From (1), let h represent the number of hours past 1:10 pm that the trains travel to their destinations. We will use 1⅙ to represent 1:10 and 13⅙ to represent 1:10 pm.
Both trains arrive at their destinations at the same time. Since the second train leaves 4 hours (at 9:00 am) after the first train, then it must be traveling faster that the first train.
Let v = the constant speed of the slower train -- the one headed towards City B.
Let V = the constant speed of the faster train -- the one headed towards City A.
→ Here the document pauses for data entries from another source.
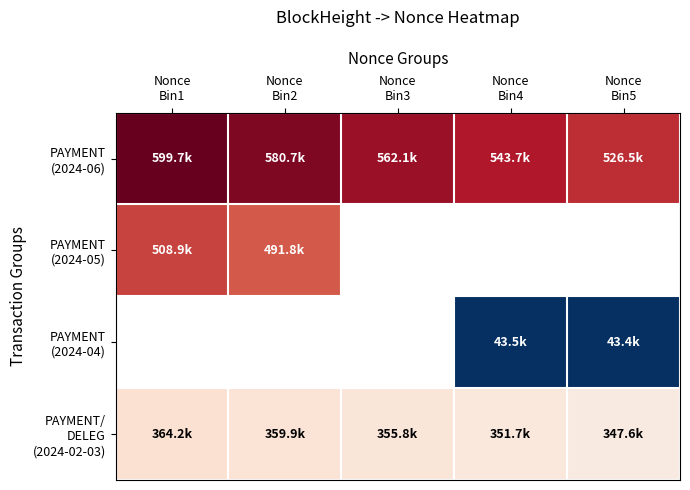

Between Nonce
Bin1 and Nonce
Bin4, which is larger?

Nonce
Bin1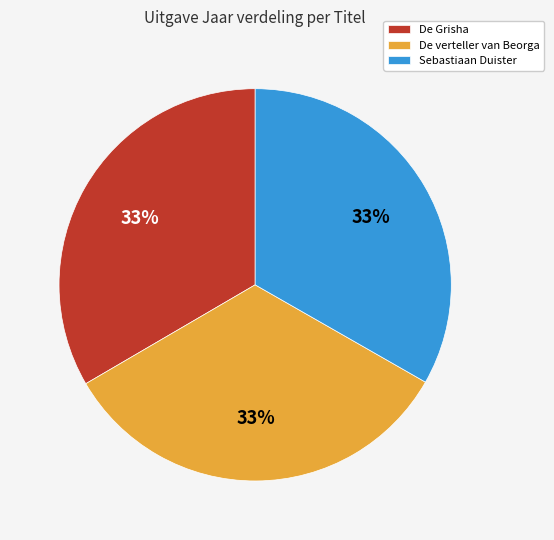

To the nearest percent, what is the average slice percentage?

33%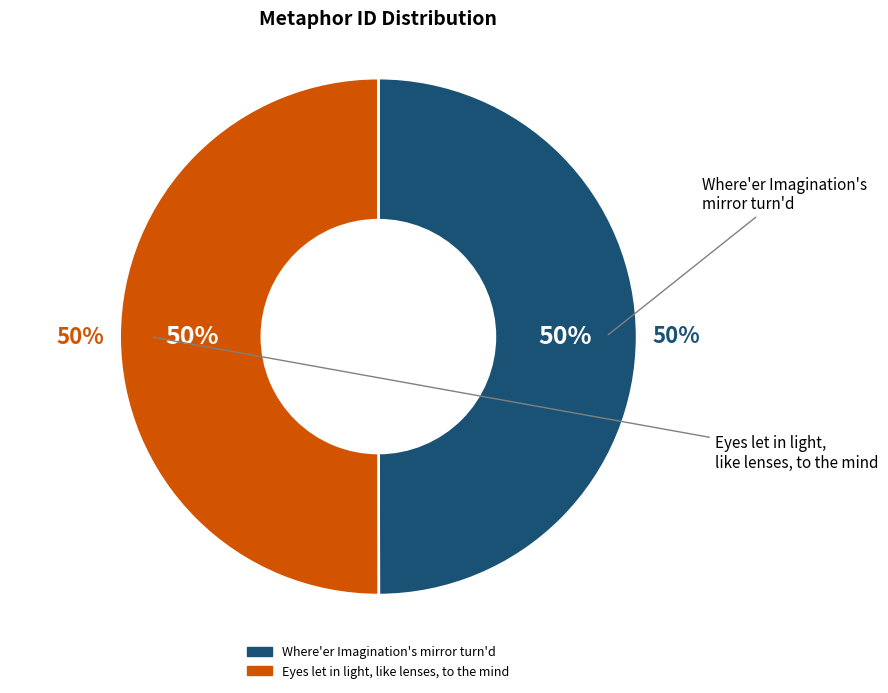

To the nearest percent, what percentage of the pie is Where'er Imagination's mirror turn'd?

50%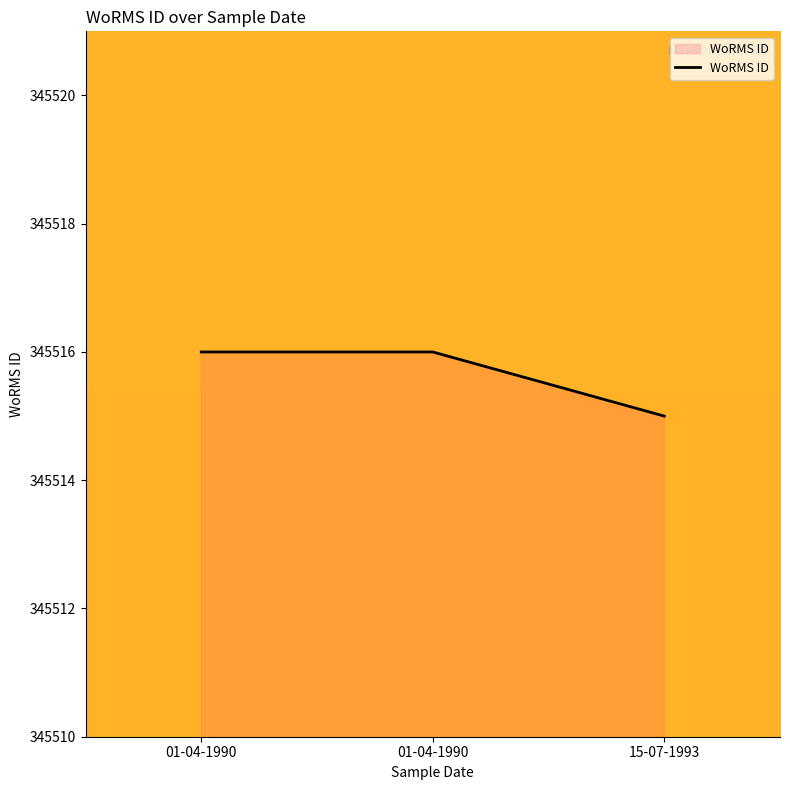

How many series are shown in this chart?

1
At 1:10 pm, the first train has been traveling since 5:00 am at speed v. The distance it has traveled is then v*(8 ⅙) = 49 v / 6.
At 1:10 pm, the second train needs h more hours at speed V to reach City A. The distance it will travel is then h * V.
From (2) above, these two quantities must be equal:
49 v / 6 = h V
or
49 v = 6 h V
At 1:10 pm, the first train will travel h more hours at speed v to reach City B. The distance it will travel will then be v*h.
At 1:10 pm, the second train consumed 4 ⅙ hours at speed V to reach the intersection point. The distance it traveled was V*(4 ⅙) = 25 V / 6.
From (c) above, these two distances must be equal:
v h = 25 V / 6
or
6 v h = 25 V
These two equations, when combined, will yield h. To get the answer, we simply add 13 ⅙.
Cross multiply the equations as follows:
(49 v) * (25 V) = (6 h V) * (6 v h)
49 * 25 = (6 h)2
h = 7 * 5 / 6 = 35 / 6 = 5 ⅚ hours
Answer: 13⅙ + 5 ⅚ = 19, or 19:00, or 7:00 pm